I have a question concerning the use of interaction designs with DESeq2.
My experimental design looks like this:
3 treatments: control, low, high
4 sampling time points throughout a years season: 1,2,3,4
3 plots per treatment: control (a,b,c), nf (d,e,f), fert (g,h,i)
Each plot was sampled at each sampling time point, resulting in 36 samples in total.
It is 16S amplicon sequencing data, so instead of a RNA-Seq count-table i have a otu-table.
PCoA plots indicate that there is a separation of the samples by treatment and possibly a weak time effect overall samples (not specificly for one treatment). Additionally i have a strong plot effect: the 4 samples from each plot are closer to each other than to another sample of the same time from the same treatment. The plots are geographically close but they are random spread out over an experimental site, so not every time a control plot lies next to a low and a high plot-
One question is:can i implement this confounding plot factor in my design and how would that work?
i want to address these questions and find Differentially abundant otus for:
1. which are the significant otus causing a treatment effect?
2. is there a season effect and what are the otus driving the seasonal variation?
3. is there one treatment behaving different in its seasonal response than the others?
4. which otus are causing this seasonal behaviour in this treatment?
For the first question i would simply make a design ~treatment and test the three comparisons (control vs low), (control vs high) and (low vs high)- ignoring seasonal influences. or including seasonal influences with ~date+treatment but still test the same contrasts =(treatment, control, low)...?
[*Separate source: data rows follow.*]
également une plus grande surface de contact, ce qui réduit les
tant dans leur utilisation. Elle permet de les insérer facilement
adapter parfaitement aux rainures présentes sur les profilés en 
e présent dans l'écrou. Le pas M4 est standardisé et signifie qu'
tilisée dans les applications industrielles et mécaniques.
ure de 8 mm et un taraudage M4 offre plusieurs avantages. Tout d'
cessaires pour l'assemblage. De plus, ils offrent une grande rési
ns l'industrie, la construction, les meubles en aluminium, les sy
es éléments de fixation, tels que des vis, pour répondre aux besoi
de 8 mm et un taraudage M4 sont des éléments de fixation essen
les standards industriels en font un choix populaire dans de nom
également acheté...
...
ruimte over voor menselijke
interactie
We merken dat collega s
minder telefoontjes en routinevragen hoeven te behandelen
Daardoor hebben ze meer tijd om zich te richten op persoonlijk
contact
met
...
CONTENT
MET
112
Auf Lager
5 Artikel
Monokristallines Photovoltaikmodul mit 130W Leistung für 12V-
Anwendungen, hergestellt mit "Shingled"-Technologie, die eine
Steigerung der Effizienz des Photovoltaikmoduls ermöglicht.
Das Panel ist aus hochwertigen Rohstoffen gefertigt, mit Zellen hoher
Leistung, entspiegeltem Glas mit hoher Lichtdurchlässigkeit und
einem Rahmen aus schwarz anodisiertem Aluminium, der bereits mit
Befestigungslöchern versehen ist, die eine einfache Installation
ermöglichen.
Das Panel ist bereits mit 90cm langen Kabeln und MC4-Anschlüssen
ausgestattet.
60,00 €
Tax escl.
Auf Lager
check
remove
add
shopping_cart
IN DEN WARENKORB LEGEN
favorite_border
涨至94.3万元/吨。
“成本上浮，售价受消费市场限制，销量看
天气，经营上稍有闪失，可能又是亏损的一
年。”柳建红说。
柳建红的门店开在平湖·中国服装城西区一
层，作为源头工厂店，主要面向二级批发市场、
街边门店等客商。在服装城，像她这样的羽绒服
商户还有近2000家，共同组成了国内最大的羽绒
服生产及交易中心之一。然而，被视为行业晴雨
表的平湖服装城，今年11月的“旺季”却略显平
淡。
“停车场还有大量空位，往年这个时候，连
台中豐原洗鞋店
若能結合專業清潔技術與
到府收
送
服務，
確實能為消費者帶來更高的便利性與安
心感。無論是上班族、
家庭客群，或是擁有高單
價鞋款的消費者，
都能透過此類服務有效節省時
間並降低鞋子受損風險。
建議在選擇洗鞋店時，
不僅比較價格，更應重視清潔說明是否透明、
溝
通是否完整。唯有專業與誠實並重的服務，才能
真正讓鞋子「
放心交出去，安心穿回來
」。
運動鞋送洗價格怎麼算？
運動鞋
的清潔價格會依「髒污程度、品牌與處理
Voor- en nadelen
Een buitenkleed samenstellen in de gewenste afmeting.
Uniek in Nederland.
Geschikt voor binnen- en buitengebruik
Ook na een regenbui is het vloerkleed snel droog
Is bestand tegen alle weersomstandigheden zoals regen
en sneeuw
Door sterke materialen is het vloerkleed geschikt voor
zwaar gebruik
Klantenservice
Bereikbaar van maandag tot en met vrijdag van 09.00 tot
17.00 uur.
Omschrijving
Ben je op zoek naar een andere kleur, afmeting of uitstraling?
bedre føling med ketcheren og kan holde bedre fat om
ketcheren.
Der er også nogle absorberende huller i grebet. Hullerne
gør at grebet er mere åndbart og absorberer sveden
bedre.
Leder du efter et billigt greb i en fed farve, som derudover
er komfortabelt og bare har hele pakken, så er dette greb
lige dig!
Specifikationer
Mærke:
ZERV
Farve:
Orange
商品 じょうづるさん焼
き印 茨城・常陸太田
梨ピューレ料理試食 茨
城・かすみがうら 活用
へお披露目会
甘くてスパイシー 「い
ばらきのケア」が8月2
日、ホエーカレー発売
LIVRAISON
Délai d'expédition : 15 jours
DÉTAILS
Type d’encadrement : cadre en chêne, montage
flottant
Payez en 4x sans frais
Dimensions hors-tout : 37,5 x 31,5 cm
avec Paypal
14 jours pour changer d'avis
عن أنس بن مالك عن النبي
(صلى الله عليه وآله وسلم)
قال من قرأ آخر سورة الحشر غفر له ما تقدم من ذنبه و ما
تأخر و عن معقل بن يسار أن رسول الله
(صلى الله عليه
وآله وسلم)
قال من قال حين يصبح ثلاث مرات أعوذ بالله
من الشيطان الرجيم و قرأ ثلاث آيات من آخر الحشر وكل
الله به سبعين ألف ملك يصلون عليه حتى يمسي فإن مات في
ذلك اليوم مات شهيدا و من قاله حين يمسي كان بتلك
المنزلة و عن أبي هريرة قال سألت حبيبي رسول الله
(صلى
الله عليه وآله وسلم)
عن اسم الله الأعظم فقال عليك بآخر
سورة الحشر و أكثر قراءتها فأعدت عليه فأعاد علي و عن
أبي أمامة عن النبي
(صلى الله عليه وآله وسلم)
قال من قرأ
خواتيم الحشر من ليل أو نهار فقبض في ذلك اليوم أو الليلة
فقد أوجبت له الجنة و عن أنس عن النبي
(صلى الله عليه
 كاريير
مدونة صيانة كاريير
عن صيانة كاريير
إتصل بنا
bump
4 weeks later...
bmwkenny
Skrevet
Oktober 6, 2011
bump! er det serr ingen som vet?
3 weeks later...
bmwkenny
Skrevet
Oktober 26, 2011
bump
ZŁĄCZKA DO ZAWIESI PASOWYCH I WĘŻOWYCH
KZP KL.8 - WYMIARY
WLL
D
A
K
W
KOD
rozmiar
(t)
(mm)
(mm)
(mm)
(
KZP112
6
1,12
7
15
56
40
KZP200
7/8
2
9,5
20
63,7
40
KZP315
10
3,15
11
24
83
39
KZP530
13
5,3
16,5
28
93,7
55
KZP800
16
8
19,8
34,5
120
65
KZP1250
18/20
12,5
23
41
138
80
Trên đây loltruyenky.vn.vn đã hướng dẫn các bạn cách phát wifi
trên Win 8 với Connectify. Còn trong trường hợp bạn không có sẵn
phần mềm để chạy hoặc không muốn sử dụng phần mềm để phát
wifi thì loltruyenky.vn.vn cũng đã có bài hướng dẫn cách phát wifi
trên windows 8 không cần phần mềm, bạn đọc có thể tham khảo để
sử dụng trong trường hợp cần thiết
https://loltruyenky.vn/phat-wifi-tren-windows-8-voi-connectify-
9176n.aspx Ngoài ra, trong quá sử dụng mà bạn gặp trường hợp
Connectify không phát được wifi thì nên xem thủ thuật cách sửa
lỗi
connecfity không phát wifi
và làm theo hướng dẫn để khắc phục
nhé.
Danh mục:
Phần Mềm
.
For the second part i can again make a simple design ~date and make the three comparisons (1 vs 2), (1vs3),(1vs4) or do this with the design ~ treatment+date?
For question 3 i need a design with interactions ~treatment+date+treatment:date, with DESeq1.6 or 1.8 i would have received this results(Names)
> dds <- DESeqDataSetFromMatrix(
+ countData = data,
+ colData = data.frame(condition=conditions,
+ design = ~ treatment+date+treatment:date)
> dds <- estimateSizeFactors(dds)
> dds <- estimateDispersions(dds)
> dds <- DESeq(dds)
 "Intercept" "treatmentcontrol"
 "treatmenthigh" "treatmentlow"
 "date1" "date2"
 "date3" "date4"
 "treatmentcontrol.date1" "treatmenthigh.date1"
 "treatmentlow.date1" "treatmentcontrol.date2"
 "treatmenthigh.date2" "treatmentlow.date2"
 "treatmentcontrol.date3" "treatmenthigh.date3"
 "treatmentlow.date3" "treatmentcontrol.date4"
 "treatmenthigh.date4" "treatmentlow.date4"
and would have tested the interaction contrast=list("treatmenthigh.date1","treatmenthigh.date2")... to test if treatment high is behaving differently from control and low in its seasonal response. but with version 1.10 i dont know how to achieve the same as the same design results in this resultsNames(dds)
 "Intercept" "treatment_high_vs_control"  "treatment_low_vs_control" "date_2_vs_1"  "date_3_vs_1" "date_4_vs_1"  "treatmenthigh.date2" "treatmentlow.date2"  "treatmenthigh.date3" "treatmentlow.date3"  "treatmenthigh.date4" "treatmentlow.date4"
is there a way that i can still receive the full model matrix also with betaprior FALSE settings for interaction designs?
or which contrast would i now set to achieve the previous comparison?
For the last question testing the seasonal effect only within f.e. treatment high, with the previous version 1.8 i would have formed this contrast=list(c(date1,treatmenthigh.date1),c(date2,treatmenthigh.date2)) and so on but again with 1.10 i dont know how to achieve this? otherwise i would separate the treatment high samples and only check ~date contrasts or form groups<-factor(dds$treatment,dds$date) and use the design ~group to make this contrast=c(group,high1,high2), this is still working the same.
thanks a lot
please tell me if i am thinking the wrong way and my testing doesnt make sense!